McDonald’s rose the most in nine months after activist investor Bill Ackman said the world’s largest restaurant chain could be managed better, fuelling speculation that he’ll buy a stake and push for changes.
Ackman, whose Pershing Square Capital Management hedge fund was the second-largest investor in Burger King Worldwide, said today that McDonald’s could learn from its smaller rival. He declined to comment on whether he was taking a stake in McDonald’s.
“If McDonald’s were run like Burger King, the stock would go up a lot,” Ackman said in an interview on Bloomberg Television.
McDonald’s advanced 2.7 per cent to $91.09 at 12:32 p.m. in New York and earlier climbed as much as 3.6 per cent for the biggest intraday gain since 11 March. Oak Brook, Illinois-based McDonald’s had fallen 8.6 per cent this year through yesterday.

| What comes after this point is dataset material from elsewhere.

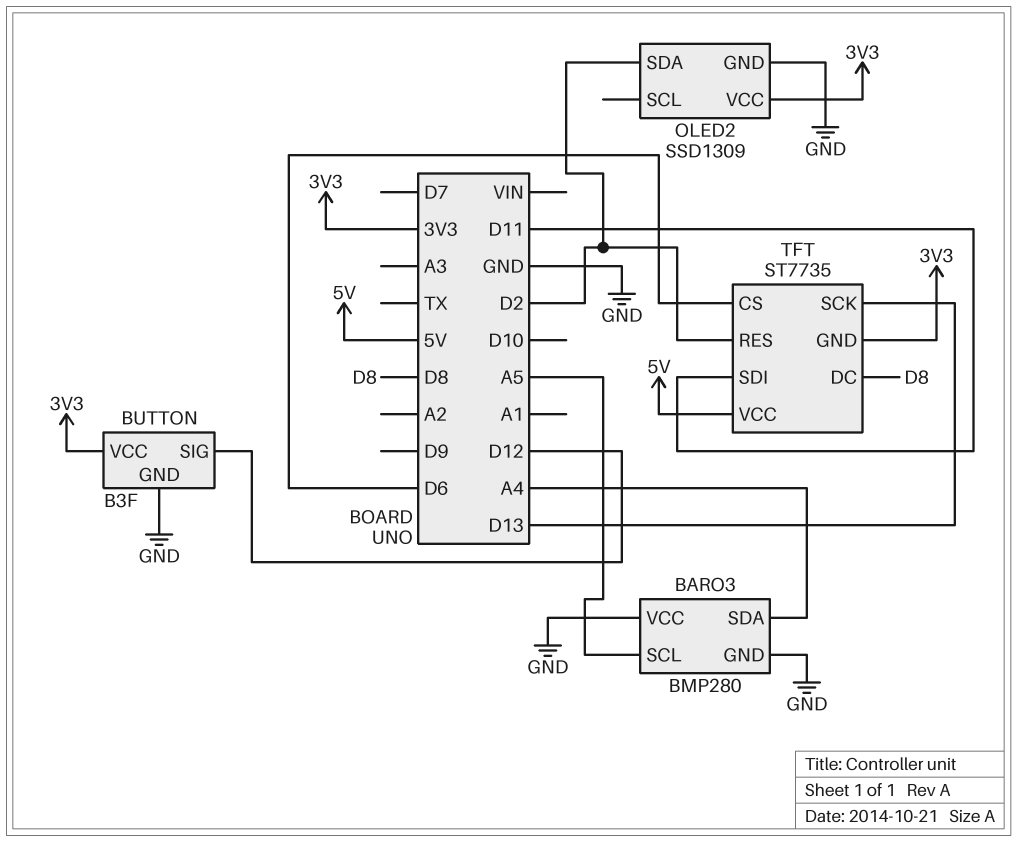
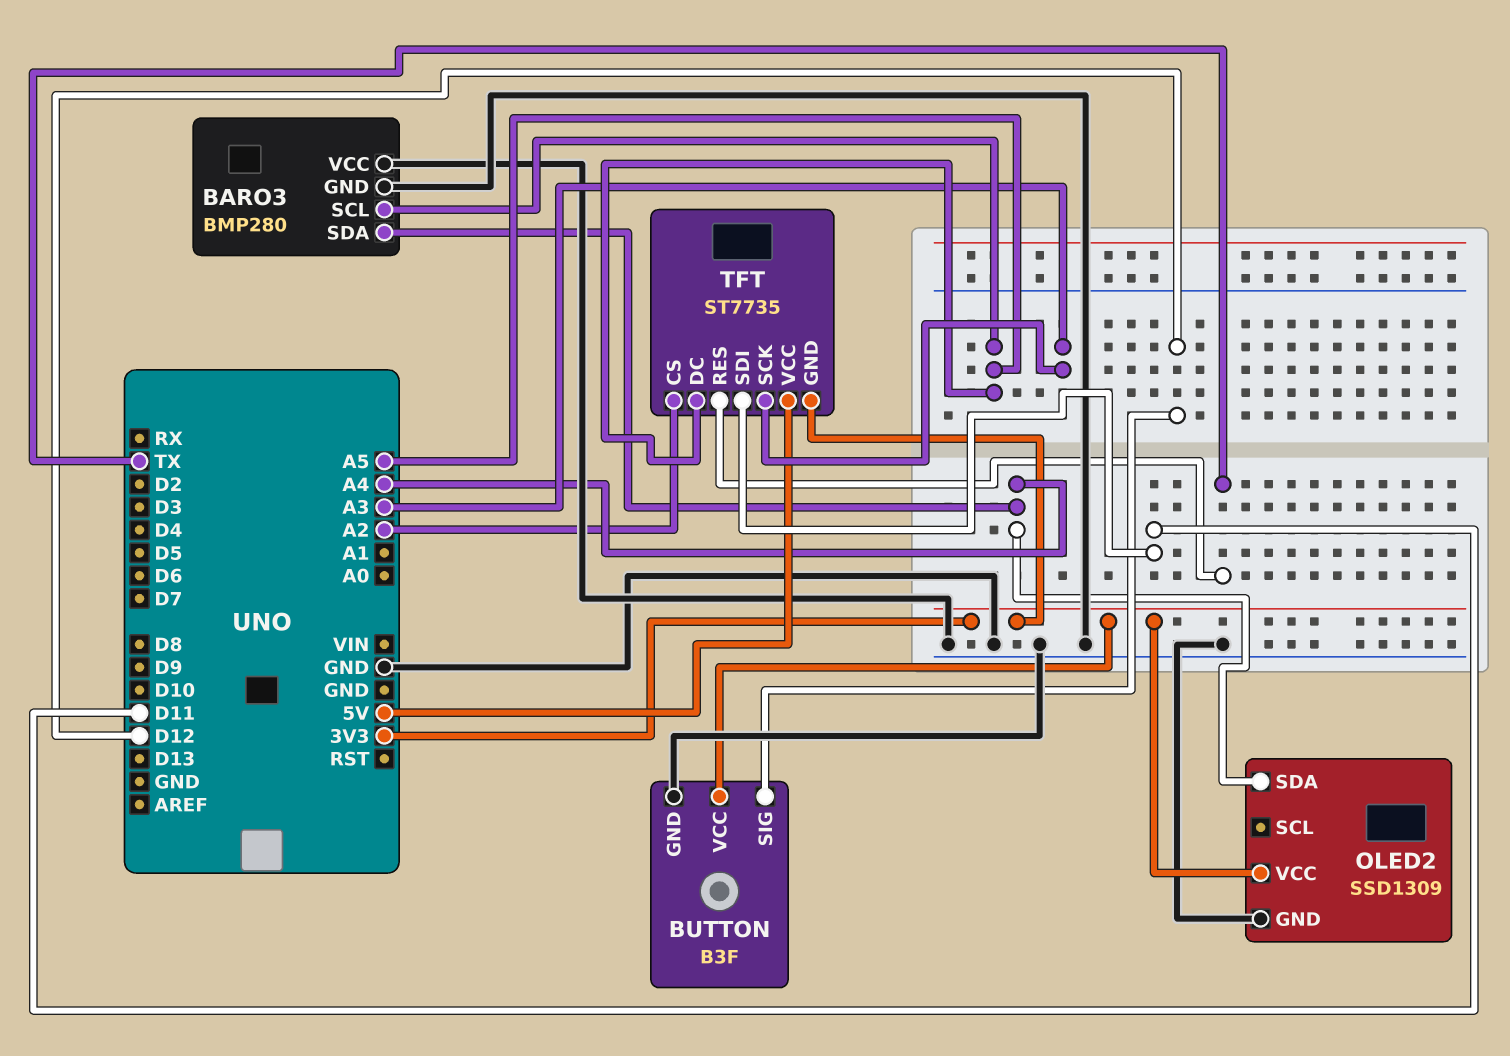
OLED2 pin SDA: D2 -> A4
TFT pin CS: D6 -> A2
TFT pin DC: D8 -> A5
TFT pin RES: D2 -> TX
TFT pin SCK: D13 -> A3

McDonald’s welcomes investment in the company and is focused on boosting shareholder value by improving its menu and service while creating a “more nimble US organization,” Becca Hary, a spokeswoman, said today in an e-mail. She declined to comment on whether McDonald’s had heard from Ackman.
Burger King completed its acquisition of Canadian coffee-shop chain Tim Hortons this month, becoming the world’s third-largest fast-food company and changing its name to Restaurant Brands International Inc. Ackman said that the company’s new name signals it is building a restaurant conglomerate that may make more acquisitions.
Since being purchased by Brazilian private-equity firm 3G Capital in a $4 billion leveraged buyout in 2010, Burger King has sold off all but a handful of its company-owned restaurants to reduce costs. There are about 13,900 Burger King restaurants worldwide, and more than 99 per cent are franchised. By contrast, about 90 per cent of McDonald’s 14,200 US locations are franchised.
Burger King more recently promoted value deals such as 10 packs of chicken nuggets for $1.49 and brought back customer favourites like chicken fries to lure American diners. The moves helped the company post a 3.6 per cent gain in US and Canadian same-store sales in the third quarter. McDonald’s had a 3.3 per cent drop in US same-store sales in the same period.
“There are some costs that could be taken out, but the real key is going to be driving same-store sales,” Jack Russo, an analyst at Edward Jones & Co. in St. Louis, said today in an interview. “When you see Burger King and Wendy’s up 1 to 2 per cent and McDonald’s in the US is down, it begs the question: What’s going on there?”
Russo, who recommends buying McDonald’s shares, said that while it’s difficult to know whether Ackman is taking a stake, his comments will spark speculation that he is.